By Megan L. Brackney
Journal of Passthrough Entities
January – February 2019 Edition
The Bipartisan Budget Act of 2015 (the “BBA”) made substantial changes to the audit procedures for passthrough entities. This column discusses how partnerships and individual partners will be able to challenge penalties under the BBA procedures. The BBA repealed the prior rules for partnership audits and replaced them with a centralized regime that, in general, assesses and collects tax at the partnership level in the year that the adjustment is made. The BBA contains exceptions to the new rules, such as options to modify the adjustments through filing amended returns, or for partnerships to “push out” adjustments to the partners who were partners during the tax year that is audited. The BBA and recently issued Proposed Regulations contain provisions on how penalties will be assessed.
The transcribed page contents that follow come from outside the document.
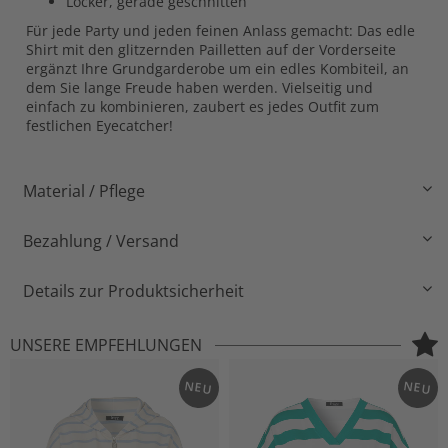
Locker, gerade geschnitten
Für jede Party und jeden feinen Anlass gemacht: Das edle
Shirt mit den glitzernden Pailletten auf der Vorderseite
ergänzt Ihre Grundgarderobe um ein edles Kombiteil, an
dem Sie lange Freude haben werden. Vielseitig und
einfach zu kombinieren, zaubert es jedes Outfit zum
festlichen Eyecatcher!
Material / Pflege
Bezahlung / Versand
Details zur Produktsicherheit
UNSERE EMPFEHLUNGEN
NEU
NEU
This column discusses how partnerships and partners can each raise their defenses to penalties under the new provisions. First, an example may be helpful to illustrate the difference between a partnership and partner-level defense. If a partnership engaged in a tax shelter, but the partnership’s managing partner obtained independent opinions that the transaction was permissible, the partnership itself may have a reasonable cause defense to penalties based on reliance on the advice of a tax professional. If, however, the partnership’s reliance was not reasonable because the advisor also was a promoter of the transaction, the partnership will be liable for the penalties, but an individual partner may still have his or her own defense if he or she obtained a separate opinion from an independent and competent advisor.